What you will do – Please count the lines in the material below that contain the word "from" and give only the number.

Source information –
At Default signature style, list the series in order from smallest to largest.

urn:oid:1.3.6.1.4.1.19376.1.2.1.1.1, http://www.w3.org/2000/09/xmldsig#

==

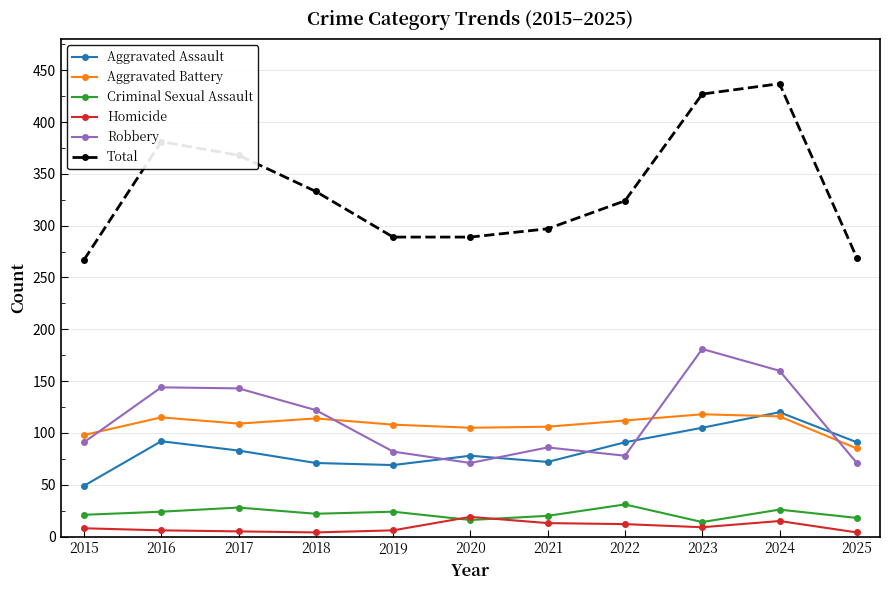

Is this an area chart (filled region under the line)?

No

---

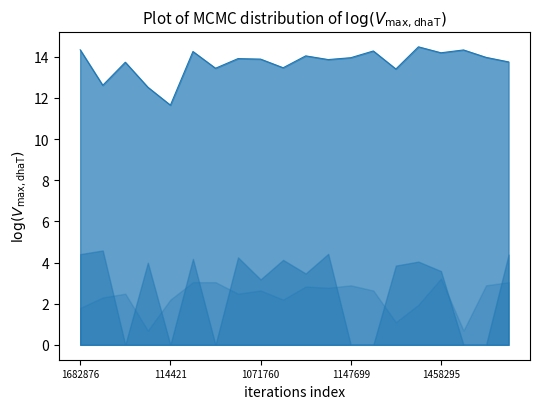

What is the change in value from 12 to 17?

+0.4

Written reply – 2